** Opening READING TEXT block **

In a recent study by our group , we observed a decrease in orientation selectivity in the neural response to predicted stimuli, relative to surprising stimuli, shortly after stimulus onset (79–185 ms). Here, we observed a similar (but nonsignificant) trend in the same direction (standards < deviants) at approximately the same time (94–145 ms, S2C Fig, cluster not shown). Close inspection of the present results, however, suggests that some orientation information evoked by the previous standard was still present in the brain at the onset of the subsequent standard (indicated by the above-zero amplitude of the orientation response to standards at stimulus onset, t = 0 ms, S2C Fig), which may have obscured detection of the early effect reported in Tang and colleagues . The present results revealed a late effect of prediction (standards < deviants, 324–550 ms, S2C and S2D Fig) that was not observed in our previous work . Since a critical difference between the two studies was the number of times identical stimuli could be presented consecutively (no more than twice in the previous study), we speculate that the late effect observed here might reflect the minimal amount of model updating required after the presentation of a precisely predicted stimulus.
We also found that attention increased the amplitude of orientation response profiles (Fig 3A and 3B), consistent with previous studies that applied forward encoding models to human functional MRI (fMRI) [34,40] and time-frequency-resolved EEG data . The present study replicates and extends these studies with the application of forward encoding models to time-resolved EEG recordings (resulting in <30 ms temporal resolution after smoothing), demonstrating that attention increases feature selectivity in the human brain from approximately 200 ms after stimulus onset.
Crucially, we also tested the interactive effects of attention and prediction on information processing in the brain. There was a large and significant effect of attention on mismatch response profiles in response to surprising but not unpredictable stimuli (beginning around 150 ms after stimulus onset and reaching significance from about 350 ms). This finding demonstrates that attention boosts mismatch prediction errors evoked by surprising stimuli and is consistent with a recent iteration of predictive coding theory according to which attention optimises the expected precision of prediction errors . Previous studies have found evidence for an interaction between attention and prediction in both the auditory  and visual [6,41] modalities. These studies used activation-based analyses to compare differences between predicted and unpredicted stimuli at the level of overall neural activity but did not investigate what type of information is modulated in the interaction between attention and prediction. In contrast, the present study used information-based analyses  to identify specific patterns of neural activity that are associated with orientation-mismatch information in the brain, and showed that selectivity for this type of information (but not feature information) is increased with attention. Thus, the present study provides clear support for the hypothesis that attention boosts the gain of prediction errors . It will be important for future research to investigate whether the interactive effects of attention and prediction on mismatch information is contingent on the type of attention (e.g., feature-based versus spatial attention) or prediction (e.g., rule-based versus multimodal cue-stimulus predictions; [31,43]).

** Closing READING TEXT block **
** Opening RAW DATA block **

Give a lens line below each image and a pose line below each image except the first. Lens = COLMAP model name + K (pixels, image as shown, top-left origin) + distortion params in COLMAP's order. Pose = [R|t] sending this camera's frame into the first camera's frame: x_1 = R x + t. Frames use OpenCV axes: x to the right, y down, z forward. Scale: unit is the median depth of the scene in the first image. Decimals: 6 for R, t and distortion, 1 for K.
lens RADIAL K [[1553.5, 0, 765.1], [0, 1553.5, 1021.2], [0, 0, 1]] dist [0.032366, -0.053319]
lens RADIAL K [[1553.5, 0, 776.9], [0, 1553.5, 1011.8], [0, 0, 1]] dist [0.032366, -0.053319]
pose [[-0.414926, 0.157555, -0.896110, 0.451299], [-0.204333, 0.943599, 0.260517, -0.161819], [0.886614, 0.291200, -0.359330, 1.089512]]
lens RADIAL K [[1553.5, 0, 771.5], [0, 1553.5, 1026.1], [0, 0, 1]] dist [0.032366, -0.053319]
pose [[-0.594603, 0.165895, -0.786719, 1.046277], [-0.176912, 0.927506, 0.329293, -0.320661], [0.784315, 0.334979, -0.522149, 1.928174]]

** Closing RAW DATA block **

▶ _DESCRIPTION OF THE TASK_
Write the next part of the passage on attention, prediction, and orientation responses in EEG, starting after its last sentence. The entries were taken from a separate source, unrelated to the text.

▶ _TASK OUTPUT_
We found that the magnitude of mismatch response profiles correlated with the number of preceding standards (Fig 4A and 4B). Previous work in the auditory domain demonstrated that successive repetitions of the standard evoke progressively increased responses to a subsequent attended deviant . Here, we find a corollary for this effect in the visual domain and demonstrate that the neural activity modulated by the number of preceding standards is likely encoded as mismatch information. This finding is also consistent with the notion that repeating the standard allows a more precise prediction to be generated, which results in a larger prediction error to a subsequent surprising stimulus .
We also found that mismatch response profiles increased with the magnitude of the mismatch between predicted and observed stimulus features (Fig 4C). Previous work in the auditory domain has demonstrated a correlation between deviation magnitude and the amplitude of the neural response to deviants (i.e., the mismatch negativity) . Here, we demonstrate a relationship between deviation magnitude and selectivity for mismatch information (as opposed to activation levels) in the visual domain, suggesting that the magnitude of mismatch information might be used by the brain to guide updating of the predictive model. Since the present study investigated mismatch signals with respect to a continuous and circular feature dimension (i.e., orientation), it will be important for future research to extend the current line of research to noncircular (e.g., luminance, auditory frequency) and categorical (e.g., facial emotions) feature dimensions.
There was a lateral shift in the response profile of individual mismatch channels toward the orthogonal (90°) channel (Fig 4D). The extent of this effect depended on the deviation magnitude, with large deviations (±40°–80°) being predominantly stacked over the 90° channel and smaller deviations (±20°) being more closely aligned with their veridical mismatch angle (Fig 4D). We speculate that this might indicate a qualitative difference in the way that small and large prediction errors were treated by the brain in the present study. Small deviations may have resulted in updating and retention of the current model (via a near-veridical mismatch signal), whereas large deviations may have resulted in the wholesale rejection of the current model (via a generic mismatch signal) in favour of an alternative model that represents the deviant stimulus. In the latter case, the magnitude of the (orthogonal) mismatch channel response might represent an efficient code that the brain utilises to select from a number of likely alternative models.
A number of recent studies failed to find an interaction between the effects of attention and prediction on stimulus information in the brain [31,38,46]. If predictions are encoded according to stimulus features, as we argue above, these null findings contradict the theory that attention boosts predictions . In contrast, we show that prediction errors, represented according to the mismatch between predicted and observed stimulus features, are enhanced with attention. Although the present study cannot speak to the activity of single neurons, we note that the emerging picture is consistent with the notion that predictions and prediction errors are represented in distinct populations of neurons  that encode two distinct types of information and are differentially influenced by attention. Under this framework, feature information encoded by prediction units would be immune to attention, whereas mismatch information encoded by prediction error units would be enhanced by attention. Future research could test these hypotheses at the single-cell level, for example by using single-unit electrode recordings or 2-photon calcium imaging to assess whether different neurons within a given cortical area satisfy these constraints.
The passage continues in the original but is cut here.